_About this task_
When you reach the line containing "the procedure of" in the entries below, please begin setting down lines exactly, stop only after the last one, and add nothing else.

_Task material_
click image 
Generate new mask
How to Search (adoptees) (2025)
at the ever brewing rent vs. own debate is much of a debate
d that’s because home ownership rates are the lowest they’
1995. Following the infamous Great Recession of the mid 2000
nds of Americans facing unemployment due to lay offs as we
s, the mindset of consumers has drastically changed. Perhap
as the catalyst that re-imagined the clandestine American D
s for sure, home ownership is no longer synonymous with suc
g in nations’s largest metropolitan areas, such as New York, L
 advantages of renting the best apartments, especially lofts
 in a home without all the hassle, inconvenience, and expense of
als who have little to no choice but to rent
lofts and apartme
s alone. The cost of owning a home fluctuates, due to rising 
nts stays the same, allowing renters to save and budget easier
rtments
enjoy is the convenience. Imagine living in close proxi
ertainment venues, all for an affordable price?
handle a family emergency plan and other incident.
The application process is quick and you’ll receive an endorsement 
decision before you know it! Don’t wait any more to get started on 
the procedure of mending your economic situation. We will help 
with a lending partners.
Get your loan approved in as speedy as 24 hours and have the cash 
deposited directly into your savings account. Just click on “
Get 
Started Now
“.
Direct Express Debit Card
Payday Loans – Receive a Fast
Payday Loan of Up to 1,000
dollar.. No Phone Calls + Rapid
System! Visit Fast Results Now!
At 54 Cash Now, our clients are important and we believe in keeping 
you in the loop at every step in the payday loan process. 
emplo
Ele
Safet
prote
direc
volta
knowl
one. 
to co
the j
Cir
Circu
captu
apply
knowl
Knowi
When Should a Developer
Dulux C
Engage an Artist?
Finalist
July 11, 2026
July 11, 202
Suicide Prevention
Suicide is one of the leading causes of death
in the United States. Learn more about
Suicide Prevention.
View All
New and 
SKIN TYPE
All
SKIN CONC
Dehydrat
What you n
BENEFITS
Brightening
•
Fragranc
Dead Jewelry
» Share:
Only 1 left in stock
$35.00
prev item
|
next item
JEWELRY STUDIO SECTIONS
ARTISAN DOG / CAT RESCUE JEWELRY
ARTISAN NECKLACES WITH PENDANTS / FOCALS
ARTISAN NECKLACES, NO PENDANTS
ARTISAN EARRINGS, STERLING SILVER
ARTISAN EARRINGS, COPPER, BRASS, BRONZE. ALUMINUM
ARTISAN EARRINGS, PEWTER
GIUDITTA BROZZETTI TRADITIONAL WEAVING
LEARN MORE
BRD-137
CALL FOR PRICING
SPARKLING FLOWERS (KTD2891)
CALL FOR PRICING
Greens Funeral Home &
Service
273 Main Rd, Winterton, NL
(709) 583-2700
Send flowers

_Solution for this exercise_
the procedure of mending your economic situation. We will help 
with a lending partners.
Get your loan approved in as speedy as 24 hours and have the cash 
deposited directly into your savings account. Just click on “
Get 
Started Now
“.
Direct Express Debit Card
Payday Loans – Receive a Fast
Payday Loan of Up to 1,000
dollar.. No Phone Calls + Rapid
System! Visit Fast Results Now!
At 54 Cash Now, our clients are important and we believe in keeping 
you in the loop at every step in the payday loan process. 
emplo
Ele
Safet
prote
direc
volta
knowl
one. 
to co
the j
Cir
Circu
captu
apply
knowl
Knowi
When Should a Developer
Dulux C
Engage an Artist?
Finalist
July 11, 2026
July 11, 202
Suicide Prevention
Suicide is one of the leading causes of death
in the United States. Learn more about
Suicide Prevention.
View All
New and 
SKIN TYPE
All
SKIN CONC
Dehydrat
What you n
BENEFITS
Brightening
•
Fragranc
Dead Jewelry
» Share:
Only 1 left in stock
$35.00
prev item
|
next item
JEWELRY STUDIO SECTIONS
ARTISAN DOG / CAT RESCUE JEWELRY
ARTISAN NECKLACES WITH PENDANTS / FOCALS
ARTISAN NECKLACES, NO PENDANTS
ARTISAN EARRINGS, STERLING SILVER
ARTISAN EARRINGS, COPPER, BRASS, BRONZE. ALUMINUM
ARTISAN EARRINGS, PEWTER
GIUDITTA BROZZETTI TRADITIONAL WEAVING
LEARN MORE
BRD-137
CALL FOR PRICING
SPARKLING FLOWERS (KTD2891)
CALL FOR PRICING
Greens Funeral Home &
Service
273 Main Rd, Winterton, NL
(709) 583-2700
Send flowers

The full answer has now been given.